Fading charm, but the local train chugs on

Fading charm, but the local train chugs on

travelers' tale

Delhi’s Safdarjung Station, one of the stops for electric multiple unit or EMU, famously known as ‘local train’, wears a deserted look. Only people waiting for the train for Jammu are seen sitting under the shed. 

Within a few minutes a local train enters the platform, but, unfortunately there are no takers for it. Only youngsters, some frequent without-ticket travellers, are seen hopping on to the train. “It is a regular sight here. They are all drug addicts and ragpickers and even if they are caught by the ticket checker, they can’t be fined because they never have money. Toh bas zyada se zyada hum unhe murga bana dete hain, phir chhod dete hai,” the station superintendent tells Metrolife.

The incident highlights the fact how local trains have lost their charm, and some may even say utility, among travellers who pitch for the swanky Delhi Metro and the air conditioned buses in the City. Started during the Asian Games in Delhi in 1982, the route known as the Ring Railway covers 35.36 kms. There are nine block stations and 13 halt stations, namely Lajpat Nagar, Sewa Nagar, Lodhi Colony, Sarojini Nagar halt, Delhi Safdarjung, Chanakyapuri halt, Sardar Patel Marg halt, Brar Square, Delhi Inderpuri halt, Narain Vihar halt, Kirti Nagar halt, Patel Nagar, Hazrat Nizamuddin, Pragati Maidan, Tilak Bridge, Shivaji Bridge, New Delhi, Sadar Bazar, Delhi Kishanganj, Vivekanandpuri, Daya Basti and Shakurbasti. 

Presently, EMU services with 10 coaches and one EMU service with 12 coaches are running on Ring Railway. Eight trains are running in clockwise direction, five in the morning, three in the evening and nine trains are running in anti-clockwise direction, six in morning and three in the evening. The total end-to-end travel time is 90 minutes. The frequency of the services is 60-90 minutes in the evening and 45-60 minutes during morning peak hours.

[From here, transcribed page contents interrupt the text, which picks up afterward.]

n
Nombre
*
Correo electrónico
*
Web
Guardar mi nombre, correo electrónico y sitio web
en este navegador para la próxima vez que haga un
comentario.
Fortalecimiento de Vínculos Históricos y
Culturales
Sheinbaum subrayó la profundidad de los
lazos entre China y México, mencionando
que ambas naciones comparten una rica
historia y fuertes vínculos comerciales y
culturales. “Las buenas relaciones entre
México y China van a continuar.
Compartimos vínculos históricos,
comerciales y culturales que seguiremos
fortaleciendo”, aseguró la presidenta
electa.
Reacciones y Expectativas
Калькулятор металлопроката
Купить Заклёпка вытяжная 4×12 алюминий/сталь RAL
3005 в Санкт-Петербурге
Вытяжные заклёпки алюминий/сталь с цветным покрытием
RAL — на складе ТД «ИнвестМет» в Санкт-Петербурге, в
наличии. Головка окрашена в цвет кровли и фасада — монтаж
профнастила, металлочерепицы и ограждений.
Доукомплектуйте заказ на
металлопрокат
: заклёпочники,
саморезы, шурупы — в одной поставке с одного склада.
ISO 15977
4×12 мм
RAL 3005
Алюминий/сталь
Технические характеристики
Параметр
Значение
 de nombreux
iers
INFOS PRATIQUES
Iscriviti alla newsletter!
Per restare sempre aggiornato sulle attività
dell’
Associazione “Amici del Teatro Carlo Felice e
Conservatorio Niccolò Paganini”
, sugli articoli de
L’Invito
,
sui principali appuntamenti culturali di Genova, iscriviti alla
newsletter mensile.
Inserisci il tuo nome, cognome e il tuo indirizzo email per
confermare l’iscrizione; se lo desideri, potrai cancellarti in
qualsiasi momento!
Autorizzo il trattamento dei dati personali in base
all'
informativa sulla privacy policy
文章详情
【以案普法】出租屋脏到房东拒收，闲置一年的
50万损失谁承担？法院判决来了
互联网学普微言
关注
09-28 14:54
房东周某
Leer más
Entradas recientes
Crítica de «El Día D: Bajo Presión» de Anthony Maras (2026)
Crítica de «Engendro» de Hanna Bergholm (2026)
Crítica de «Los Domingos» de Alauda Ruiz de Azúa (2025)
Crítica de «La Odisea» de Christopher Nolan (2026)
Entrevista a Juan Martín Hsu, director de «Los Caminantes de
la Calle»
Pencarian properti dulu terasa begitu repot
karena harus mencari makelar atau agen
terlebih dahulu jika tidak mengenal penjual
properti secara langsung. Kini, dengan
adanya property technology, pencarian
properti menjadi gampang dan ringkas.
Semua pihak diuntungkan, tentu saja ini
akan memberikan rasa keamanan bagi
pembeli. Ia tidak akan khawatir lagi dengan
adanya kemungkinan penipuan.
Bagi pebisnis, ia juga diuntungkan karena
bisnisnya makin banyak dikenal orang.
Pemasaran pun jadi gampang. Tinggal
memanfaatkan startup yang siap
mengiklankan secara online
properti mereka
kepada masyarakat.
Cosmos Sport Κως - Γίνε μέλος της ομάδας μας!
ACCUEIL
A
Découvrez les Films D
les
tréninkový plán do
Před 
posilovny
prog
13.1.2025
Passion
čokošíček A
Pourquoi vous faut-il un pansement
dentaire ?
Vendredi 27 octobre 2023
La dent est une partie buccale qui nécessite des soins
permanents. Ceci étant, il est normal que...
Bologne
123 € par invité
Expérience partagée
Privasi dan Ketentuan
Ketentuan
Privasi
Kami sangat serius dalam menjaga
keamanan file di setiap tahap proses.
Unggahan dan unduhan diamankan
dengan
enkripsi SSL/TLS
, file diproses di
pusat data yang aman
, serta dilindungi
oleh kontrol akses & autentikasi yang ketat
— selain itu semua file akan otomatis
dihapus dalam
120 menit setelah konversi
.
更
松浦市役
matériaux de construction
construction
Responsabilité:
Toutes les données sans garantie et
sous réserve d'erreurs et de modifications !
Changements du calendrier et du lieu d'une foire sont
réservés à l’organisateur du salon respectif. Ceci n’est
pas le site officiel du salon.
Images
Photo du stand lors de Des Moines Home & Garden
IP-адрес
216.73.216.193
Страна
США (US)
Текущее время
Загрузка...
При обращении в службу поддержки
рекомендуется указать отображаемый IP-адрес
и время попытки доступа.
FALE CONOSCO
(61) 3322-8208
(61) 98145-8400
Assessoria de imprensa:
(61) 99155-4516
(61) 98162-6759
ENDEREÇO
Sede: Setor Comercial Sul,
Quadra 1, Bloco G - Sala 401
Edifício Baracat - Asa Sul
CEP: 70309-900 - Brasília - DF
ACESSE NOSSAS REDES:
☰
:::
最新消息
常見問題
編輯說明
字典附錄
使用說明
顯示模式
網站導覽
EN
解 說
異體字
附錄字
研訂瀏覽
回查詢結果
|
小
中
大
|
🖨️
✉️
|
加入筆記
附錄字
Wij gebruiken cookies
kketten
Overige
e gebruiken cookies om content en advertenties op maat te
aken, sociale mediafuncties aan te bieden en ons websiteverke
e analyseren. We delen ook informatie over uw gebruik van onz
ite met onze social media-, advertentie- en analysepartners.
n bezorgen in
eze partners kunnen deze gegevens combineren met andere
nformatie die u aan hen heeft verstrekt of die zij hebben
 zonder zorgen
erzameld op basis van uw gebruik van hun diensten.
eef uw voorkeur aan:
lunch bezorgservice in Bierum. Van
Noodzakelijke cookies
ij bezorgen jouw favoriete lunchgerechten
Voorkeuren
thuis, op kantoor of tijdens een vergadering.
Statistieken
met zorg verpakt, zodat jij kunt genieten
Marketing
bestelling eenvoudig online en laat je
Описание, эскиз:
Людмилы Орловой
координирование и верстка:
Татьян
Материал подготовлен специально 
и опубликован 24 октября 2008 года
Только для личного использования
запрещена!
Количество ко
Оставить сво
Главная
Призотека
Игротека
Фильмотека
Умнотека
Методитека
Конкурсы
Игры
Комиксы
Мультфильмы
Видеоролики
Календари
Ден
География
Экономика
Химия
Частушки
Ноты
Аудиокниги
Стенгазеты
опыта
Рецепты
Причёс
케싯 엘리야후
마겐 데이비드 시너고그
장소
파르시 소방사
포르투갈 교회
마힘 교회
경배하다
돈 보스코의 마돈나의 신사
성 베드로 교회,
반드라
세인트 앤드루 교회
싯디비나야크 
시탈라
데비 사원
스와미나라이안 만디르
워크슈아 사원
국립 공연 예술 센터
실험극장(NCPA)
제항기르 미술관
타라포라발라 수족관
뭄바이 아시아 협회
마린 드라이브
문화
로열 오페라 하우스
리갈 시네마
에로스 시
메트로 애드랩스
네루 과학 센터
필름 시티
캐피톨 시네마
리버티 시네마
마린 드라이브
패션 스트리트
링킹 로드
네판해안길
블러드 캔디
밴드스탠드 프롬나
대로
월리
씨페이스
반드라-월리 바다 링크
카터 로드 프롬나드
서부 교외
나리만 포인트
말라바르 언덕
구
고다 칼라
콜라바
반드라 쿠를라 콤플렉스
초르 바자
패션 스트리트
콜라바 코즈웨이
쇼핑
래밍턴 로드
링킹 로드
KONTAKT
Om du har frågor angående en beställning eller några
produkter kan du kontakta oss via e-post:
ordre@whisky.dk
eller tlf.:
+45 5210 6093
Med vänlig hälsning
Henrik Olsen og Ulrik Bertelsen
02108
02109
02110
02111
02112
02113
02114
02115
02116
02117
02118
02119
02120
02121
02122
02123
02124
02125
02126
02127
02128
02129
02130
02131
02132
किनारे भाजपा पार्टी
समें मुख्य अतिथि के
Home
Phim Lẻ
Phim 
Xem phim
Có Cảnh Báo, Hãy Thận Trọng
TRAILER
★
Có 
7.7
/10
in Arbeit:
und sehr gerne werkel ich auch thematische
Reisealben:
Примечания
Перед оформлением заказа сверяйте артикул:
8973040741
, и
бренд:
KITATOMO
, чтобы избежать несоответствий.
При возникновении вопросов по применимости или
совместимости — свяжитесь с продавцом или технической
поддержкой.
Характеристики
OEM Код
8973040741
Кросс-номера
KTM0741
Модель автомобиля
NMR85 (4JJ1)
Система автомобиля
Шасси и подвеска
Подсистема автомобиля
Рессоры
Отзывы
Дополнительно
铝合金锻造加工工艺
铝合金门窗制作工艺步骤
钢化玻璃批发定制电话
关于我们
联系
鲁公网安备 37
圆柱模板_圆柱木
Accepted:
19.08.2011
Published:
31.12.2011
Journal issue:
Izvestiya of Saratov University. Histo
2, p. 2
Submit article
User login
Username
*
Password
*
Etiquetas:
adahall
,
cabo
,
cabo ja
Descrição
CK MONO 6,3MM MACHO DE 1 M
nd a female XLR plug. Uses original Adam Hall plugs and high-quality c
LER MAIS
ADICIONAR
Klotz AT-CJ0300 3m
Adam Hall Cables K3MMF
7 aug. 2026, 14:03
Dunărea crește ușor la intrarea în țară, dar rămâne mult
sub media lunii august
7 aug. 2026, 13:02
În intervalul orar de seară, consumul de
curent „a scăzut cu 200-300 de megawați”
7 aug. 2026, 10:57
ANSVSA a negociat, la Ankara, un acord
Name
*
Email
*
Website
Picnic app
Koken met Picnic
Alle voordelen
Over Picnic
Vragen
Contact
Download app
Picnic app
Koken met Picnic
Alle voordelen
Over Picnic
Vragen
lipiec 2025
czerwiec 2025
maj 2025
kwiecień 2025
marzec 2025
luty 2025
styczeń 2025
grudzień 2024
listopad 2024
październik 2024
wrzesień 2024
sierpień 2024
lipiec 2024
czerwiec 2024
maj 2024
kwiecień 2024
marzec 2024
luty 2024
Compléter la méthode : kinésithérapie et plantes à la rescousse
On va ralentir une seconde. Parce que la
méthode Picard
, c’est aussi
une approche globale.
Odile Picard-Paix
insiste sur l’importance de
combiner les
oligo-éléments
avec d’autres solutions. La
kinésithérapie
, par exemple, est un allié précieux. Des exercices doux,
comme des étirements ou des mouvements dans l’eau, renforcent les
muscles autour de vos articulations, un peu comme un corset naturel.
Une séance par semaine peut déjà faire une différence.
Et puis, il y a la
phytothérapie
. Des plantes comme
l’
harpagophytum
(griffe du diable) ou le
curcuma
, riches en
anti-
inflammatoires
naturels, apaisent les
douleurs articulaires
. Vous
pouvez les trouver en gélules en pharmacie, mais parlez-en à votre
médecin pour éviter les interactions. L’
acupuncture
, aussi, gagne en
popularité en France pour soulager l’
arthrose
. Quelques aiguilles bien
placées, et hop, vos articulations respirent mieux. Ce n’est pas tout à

According to the station superintendent, who declined to tell his name as he is not authorised to speak to the media, the trains are only run in public interest. “We hardly earn anything from this service. We are operating it at a loss and cannot even bear our expenses. Not much has been done so far to popularise or promote EMU. You will only find crowds during office hours, rest of the time all these trains run empty.” 

Around 4,400 passengers utilise the Ring Railway services on an average daily and the tickets are priced at just Rs 5 to 10. During the year 2011-12, 16.40 lakh people travelled on the EMUs, which earned the Indian Railways, Rs 236.76 lakhs. 

The Delhi Safdarjung Station which is as old as the Rashtrapati Bhavan did not even have proper security measures in place. There were no Railway Protection Force (RPF) personnel deployed at the entrance, making it vulnerable to any mishap.

AS Negi, senior Public Relations Officer, Northern Railway, said, “The number of passengers travelling on local trains is very less. One of the major factors is that many stations are located at the outskirts of Delhi. So, commuting to the station becomes an issue. Also, there are no feeder bus services available for the commuters, which makes it even more unpopular.”